**Required action:** Render every line of text in the records below as a Markdown table with the columns "Row" and "Text line," numbering the rows and skipping any blank lines. Leave the pictures out of the table.

(Stored data records)
--- --- ---
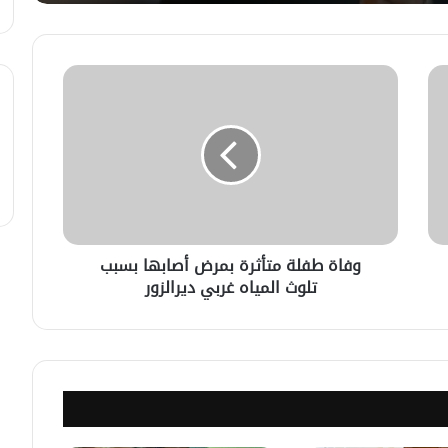
لبحث سبل تعزيز التعليم العالي في
سوريا.. الهيئة الألمانيّة تنظم فعاليّة
أكادميّة في بلجيكا.
في خطوة لاستئناف تقديم الخدمات
القنصليّة .. أمريكا تمنح الاعتماد القنصلي
للسفارة السوريّة في واشنطن.
الإحتلال الإسرائيلي يستهدف منازل
المدنيين في ريف درعا
وفاة طفلة متأثرة بمرض أصابها بسبب
تلوث المياه غربي ديرالزور
الإحتلال الإسرائيلي يتحرك في جبل
الشيخ غربي دمشق ويبني مستشفى
في قلعة جندل
مصدر أمني: التحقيق مستمر في وفاة
شخص أثناء ملاحقته في دمشق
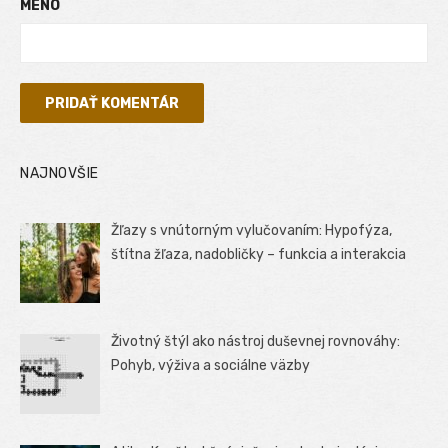
MENO
NAJNOVŠIE
Žľazy s vnútorným vylučovaním: Hypofýza,
štítna žľaza, nadobličky – funkcia a interakcia
Životný štýl ako nástroj duševnej rovnováhy:
Pohyb, výživa a sociálne väzby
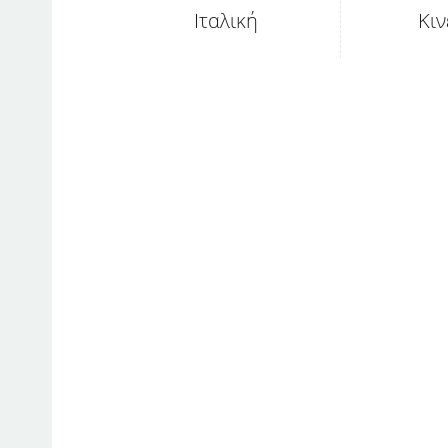
Ιταλική
Κιν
--- --- ---
**Result:**
| Row | Text line |
|---|---|
| 1 | لبحث سبل تعزيز التعليم العالي في |
| 2 | سوريا.. الهيئة الألمانيّة تنظم فعاليّة |
| 3 | أكادميّة في بلجيكا. |
| 4 | في خطوة لاستئناف تقديم الخدمات |
| 5 | القنصليّة .. أمريكا تمنح الاعتماد القنصلي |
| 6 | للسفارة السوريّة في واشنطن. |
| 7 | الإحتلال الإسرائيلي يستهدف منازل |
| 8 | المدنيين في ريف درعا |
| 9 | وفاة طفلة متأثرة بمرض أصابها بسبب |
| 10 | تلوث المياه غربي ديرالزور |
| 11 | الإحتلال الإسرائيلي يتحرك في جبل |
| 12 | الشيخ غربي دمشق ويبني مستشفى |
| 13 | في قلعة جندل |
| 14 | مصدر أمني: التحقيق مستمر في وفاة |
| 15 | شخص أثناء ملاحقته في دمشق |
| 16 | MENO |
| 17 | NAJNOVŠIE |
| 18 | Žľazy s vnútorným vylučovaním: Hypofýza, |
| 19 | štítna žľaza, nadobličky – funkcia a interakcia |
| 20 | Životný štýl ako nástroj duševnej rovnováhy: |
| 21 | Pohyb, výživa a sociálne väzby |
| 22 | Ιταλική |
| 23 | Κιν |